→ **Data in this exercise**:
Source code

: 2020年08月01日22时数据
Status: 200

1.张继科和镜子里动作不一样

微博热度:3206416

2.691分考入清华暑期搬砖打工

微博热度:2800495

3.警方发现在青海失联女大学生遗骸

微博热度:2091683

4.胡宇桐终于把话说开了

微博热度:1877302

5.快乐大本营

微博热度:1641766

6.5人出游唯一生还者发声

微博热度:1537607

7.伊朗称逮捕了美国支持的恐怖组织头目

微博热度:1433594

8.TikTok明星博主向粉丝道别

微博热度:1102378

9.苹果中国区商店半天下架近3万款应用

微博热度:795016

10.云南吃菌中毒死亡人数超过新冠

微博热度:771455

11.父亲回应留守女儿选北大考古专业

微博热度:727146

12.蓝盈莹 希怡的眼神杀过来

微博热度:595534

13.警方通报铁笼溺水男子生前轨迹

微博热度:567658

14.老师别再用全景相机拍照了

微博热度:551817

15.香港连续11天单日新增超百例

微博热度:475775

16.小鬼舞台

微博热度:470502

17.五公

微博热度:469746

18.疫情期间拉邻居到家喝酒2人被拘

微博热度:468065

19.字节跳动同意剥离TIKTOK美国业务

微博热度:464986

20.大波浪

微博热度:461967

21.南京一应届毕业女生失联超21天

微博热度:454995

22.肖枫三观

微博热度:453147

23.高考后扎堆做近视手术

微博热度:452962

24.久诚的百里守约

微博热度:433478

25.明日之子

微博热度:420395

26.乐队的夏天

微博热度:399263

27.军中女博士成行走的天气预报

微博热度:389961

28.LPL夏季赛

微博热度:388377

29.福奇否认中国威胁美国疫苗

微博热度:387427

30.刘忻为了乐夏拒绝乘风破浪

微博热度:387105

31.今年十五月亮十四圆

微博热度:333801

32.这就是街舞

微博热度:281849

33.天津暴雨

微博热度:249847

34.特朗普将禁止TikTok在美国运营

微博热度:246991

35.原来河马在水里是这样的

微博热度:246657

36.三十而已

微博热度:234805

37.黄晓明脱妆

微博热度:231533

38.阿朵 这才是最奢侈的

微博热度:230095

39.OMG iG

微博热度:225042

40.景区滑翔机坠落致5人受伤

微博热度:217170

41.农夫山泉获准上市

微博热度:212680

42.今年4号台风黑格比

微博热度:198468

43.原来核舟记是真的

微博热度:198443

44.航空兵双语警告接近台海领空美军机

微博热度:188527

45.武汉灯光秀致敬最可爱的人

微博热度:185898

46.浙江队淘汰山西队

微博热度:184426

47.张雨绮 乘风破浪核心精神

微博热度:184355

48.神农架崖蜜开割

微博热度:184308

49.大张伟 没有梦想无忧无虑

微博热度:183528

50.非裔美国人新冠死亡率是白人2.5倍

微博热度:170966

→ **Work to be completed**:
Your answer should consist only of the lines above between the line holding "微博热度:2091683" and the line holding "微博热度:183528", inclusive, each transcribed exactly.

→ **Response to this task**:
微博热度:2091683

4.胡宇桐终于把话说开了

微博热度:1877302

5.快乐大本营

微博热度:1641766

6.5人出游唯一生还者发声

微博热度:1537607

7.伊朗称逮捕了美国支持的恐怖组织头目

微博热度:1433594

8.TikTok明星博主向粉丝道别

微博热度:1102378

9.苹果中国区商店半天下架近3万款应用

微博热度:795016

10.云南吃菌中毒死亡人数超过新冠

微博热度:771455

11.父亲回应留守女儿选北大考古专业

微博热度:727146

12.蓝盈莹 希怡的眼神杀过来

微博热度:595534

13.警方通报铁笼溺水男子生前轨迹

微博热度:567658

14.老师别再用全景相机拍照了

微博热度:551817

15.香港连续11天单日新增超百例

微博热度:475775

16.小鬼舞台

微博热度:470502

17.五公

微博热度:469746

18.疫情期间拉邻居到家喝酒2人被拘

微博热度:468065

19.字节跳动同意剥离TIKTOK美国业务

微博热度:464986

20.大波浪

微博热度:461967

21.南京一应届毕业女生失联超21天

微博热度:454995

22.肖枫三观

微博热度:453147

23.高考后扎堆做近视手术

微博热度:452962

24.久诚的百里守约

微博热度:433478

25.明日之子

微博热度:420395

26.乐队的夏天

微博热度:399263

27.军中女博士成行走的天气预报

微博热度:389961

28.LPL夏季赛

微博热度:388377

29.福奇否认中国威胁美国疫苗

微博热度:387427

30.刘忻为了乐夏拒绝乘风破浪

微博热度:387105

31.今年十五月亮十四圆

微博热度:333801

32.这就是街舞

微博热度:281849

33.天津暴雨

微博热度:249847

34.特朗普将禁止TikTok在美国运营

微博热度:246991

35.原来河马在水里是这样的

微博热度:246657

36.三十而已

微博热度:234805

37.黄晓明脱妆

微博热度:231533

38.阿朵 这才是最奢侈的

微博热度:230095

39.OMG iG

微博热度:225042

40.景区滑翔机坠落致5人受伤

微博热度:217170

41.农夫山泉获准上市

微博热度:212680

42.今年4号台风黑格比

微博热度:198468

43.原来核舟记是真的

微博热度:198443

44.航空兵双语警告接近台海领空美军机

微博热度:188527

45.武汉灯光秀致敬最可爱的人

微博热度:185898

46.浙江队淘汰山西队

微博热度:184426

47.张雨绮 乘风破浪核心精神

微博热度:184355

48.神农架崖蜜开割

微博热度:184308

49.大张伟 没有梦想无忧无虑

微博热度:183528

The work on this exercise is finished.